# Pictures of my new $160 Beast!



## xxUnRaTeDxxRkOxx (Jul 12, 2011)

Here's the newest addition to my household; Everybody meet Saphira, she's 6 years old, 34" from head to tail, and the most peaceful Iguana I've even seen. She loves to be held, is great with people, and hasn't showed any kind of aggression with anyone she's met today!!!!

I got her for $160, she came w/ a 48"x24"x48" cage, lots of basking, night time red heat, and uvb bulbs & reptile dome lamps!!!


----------



## psych (Jan 7, 2013)

She's a beauty!!


----------



## xxUnRaTeDxxRkOxx (Jul 12, 2011)

psych said:


> She's a beauty!!


Thanks!

She has very nice orange/red coloration over most of her body and head, and a nice green coloration to her belly.

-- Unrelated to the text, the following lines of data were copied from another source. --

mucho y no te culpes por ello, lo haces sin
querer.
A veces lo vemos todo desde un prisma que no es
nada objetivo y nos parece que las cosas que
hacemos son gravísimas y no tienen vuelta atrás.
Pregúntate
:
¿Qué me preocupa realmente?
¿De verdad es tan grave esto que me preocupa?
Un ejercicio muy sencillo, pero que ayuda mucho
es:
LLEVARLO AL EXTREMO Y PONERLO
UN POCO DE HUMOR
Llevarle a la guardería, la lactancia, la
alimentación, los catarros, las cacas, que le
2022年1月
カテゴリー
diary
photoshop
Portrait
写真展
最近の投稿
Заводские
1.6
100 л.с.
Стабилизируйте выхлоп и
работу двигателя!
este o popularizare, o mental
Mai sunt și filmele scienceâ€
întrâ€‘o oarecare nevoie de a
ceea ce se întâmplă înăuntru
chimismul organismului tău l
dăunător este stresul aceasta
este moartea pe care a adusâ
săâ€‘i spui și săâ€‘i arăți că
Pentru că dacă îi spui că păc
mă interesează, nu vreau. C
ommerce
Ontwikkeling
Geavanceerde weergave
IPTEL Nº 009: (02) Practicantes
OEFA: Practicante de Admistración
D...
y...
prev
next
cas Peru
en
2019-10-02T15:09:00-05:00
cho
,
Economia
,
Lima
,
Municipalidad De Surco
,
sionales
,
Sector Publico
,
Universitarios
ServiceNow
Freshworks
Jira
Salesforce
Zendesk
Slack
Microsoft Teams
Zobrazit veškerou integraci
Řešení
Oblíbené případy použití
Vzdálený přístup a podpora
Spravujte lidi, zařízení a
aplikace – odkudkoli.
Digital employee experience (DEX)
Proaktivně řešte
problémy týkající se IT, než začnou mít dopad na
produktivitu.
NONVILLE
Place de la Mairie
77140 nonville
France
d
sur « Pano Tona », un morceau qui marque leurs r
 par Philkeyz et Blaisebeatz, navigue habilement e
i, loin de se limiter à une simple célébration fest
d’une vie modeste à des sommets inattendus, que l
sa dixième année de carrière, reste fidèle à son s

I'll get some better pictures of her later today, hopefully ones that show how colorful she is.


----------



## DennisSingh (Nov 8, 2004)

Nice, you gonna get her a mate? mate


----------



## BDoss1985 (Sep 15, 2011)

She's beautiful, i've always wanted one just never got a chance.


----------



## xxUnRaTeDxxRkOxx (Jul 12, 2011)

I'll get some better pictures here in a few minutes, as for mating her.... Nah I don't think I'll try to get her to mate, mainly because I live off disability and only get around $900 a month I really don't want to invest money in finding her a mate that she'll accept. 

I'm happy with just her, and she gets all of my attention since I'm single, I spend my time bonding with her and we're both pretty happy with it. I intend to turn the stand for my 100 gallon aquarium into a new cage, by getting rid of the tank, and then building onto the stand to make it 5ft high, and since it's already 6ft long she'll get lots of space!!!


----------



## xxUnRaTeDxxRkOxx (Jul 12, 2011)

Here's some pictures of her playing in tub so I could clean her cage!!!



















Got her head under water haha


----------



## Farm (Sep 23, 2014)

Gorgeous iguana! What is her life expectancy? It would be nice to have a pet that lived as long as we do. Look forward to seeing more photos.


----------